• _Text segment_:
Central control of load balancing typically requires a dedicated hardware controller, such as a master server, to keep track of all servers and their respective loads at all times. Alternatively, the central communication processing component may be a communication processing device that uses a simple algorithm, such as a round-robin load distribution algorithm, to distribute client requests over several servers. The communication load resulting from client requests affects not only the servers that serve the client requests, but also the hardware communication processing components which have to route the client requests. Because the communication loads affect the communication processing components, an efficient and effective load balancing solution must take into account the load imposed on hardware load balancing components, as well as the servers which service client requests.
One approach is to use a server locator service (SLS) for handling client requests. In this approach, the client request is directed to a well-known name or internet protocol (IP) address for service. The communication processing component queries SLS services running on multiple servers to locate a server to service the client request. The communication processing component is actually distributing the communication load over the SLS services and not the services requested by the client computing device. Once a host is located, the host name is returned to the client computing device for further client service requests. In this approach, the first client request is a discovery request which, as noted above, is directed to the SLS services running on the servers. Discovery requests do not include data requests and are only used to locate servers. Such discovery requests are out-of-band communications, meaning that discovery requests do not pass through the same logical communication channels as data requests. Out-of-band communication incurs certain overhead costs, such as additional communication related to the discovery packets which do not contribute to transmission of data.

• _Provided material_:
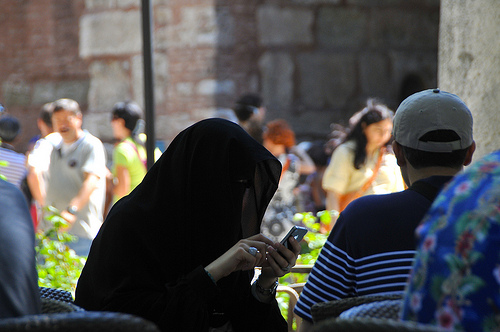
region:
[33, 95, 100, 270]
...
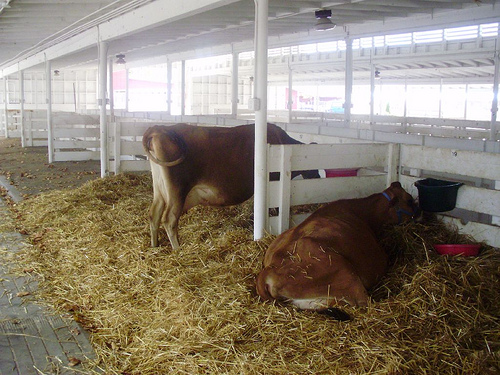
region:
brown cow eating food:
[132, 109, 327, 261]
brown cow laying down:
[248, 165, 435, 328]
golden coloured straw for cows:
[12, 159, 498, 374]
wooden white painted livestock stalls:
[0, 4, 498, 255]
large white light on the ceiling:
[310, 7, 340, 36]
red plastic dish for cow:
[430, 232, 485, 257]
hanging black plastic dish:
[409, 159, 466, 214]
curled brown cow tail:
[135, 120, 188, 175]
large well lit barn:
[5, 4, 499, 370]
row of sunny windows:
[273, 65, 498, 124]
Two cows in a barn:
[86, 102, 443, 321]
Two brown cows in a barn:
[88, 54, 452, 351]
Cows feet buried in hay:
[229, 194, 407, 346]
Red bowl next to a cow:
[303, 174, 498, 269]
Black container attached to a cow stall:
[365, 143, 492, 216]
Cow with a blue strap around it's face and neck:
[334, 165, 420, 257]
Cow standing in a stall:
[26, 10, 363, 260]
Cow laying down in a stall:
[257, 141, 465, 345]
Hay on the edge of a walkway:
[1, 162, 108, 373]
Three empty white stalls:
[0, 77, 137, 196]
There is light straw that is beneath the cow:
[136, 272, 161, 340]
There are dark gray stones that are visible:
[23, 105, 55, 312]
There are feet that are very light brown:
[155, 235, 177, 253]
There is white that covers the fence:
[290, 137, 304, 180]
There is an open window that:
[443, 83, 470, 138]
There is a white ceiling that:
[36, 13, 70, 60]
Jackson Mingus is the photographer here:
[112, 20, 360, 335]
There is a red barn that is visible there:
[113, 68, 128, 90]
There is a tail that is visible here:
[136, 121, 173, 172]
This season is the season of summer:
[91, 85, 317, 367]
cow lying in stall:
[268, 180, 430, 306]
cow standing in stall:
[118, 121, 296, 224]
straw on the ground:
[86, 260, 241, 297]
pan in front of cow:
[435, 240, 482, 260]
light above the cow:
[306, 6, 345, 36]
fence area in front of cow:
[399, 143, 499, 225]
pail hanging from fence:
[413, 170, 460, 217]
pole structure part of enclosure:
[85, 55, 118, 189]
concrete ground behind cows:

• _List of tasks_:
(a) Could you echo the stretch of the load-balancing text above from "Central control of" through "service client requests."?
(b) What does the load-balancing text above state about discovery requests? List every point.

• _Expected outputs_:
(a)
Central control of load balancing typically requires a dedicated hardware controller, such as a master server, to keep track of all servers and their respective loads at all times. Alternatively, the central communication processing component may be a communication processing device that uses a simple algorithm, such as a round-robin load distribution algorithm, to distribute client requests over several servers. The communication load resulting from client requests affects not only the servers that serve the client requests, but also the hardware communication processing components which have to route the client requests. Because the communication loads affect the communication processing components, an efficient and effective load balancing solution must take into account the load imposed on hardware load balancing components, as well as the servers which service client requests.

(b)
- In the server locator service approach, the first client request is a discovery request.
- Discovery requests are directed to the SLS services running on the servers.
- Discovery requests do not include data requests.
- Discovery requests are used only to locate servers.
- Discovery requests are out-of-band communications, so they do not pass through the same logical communication channels as data requests.
- Discovery packets bring additional communication that does not contribute to transmission of data.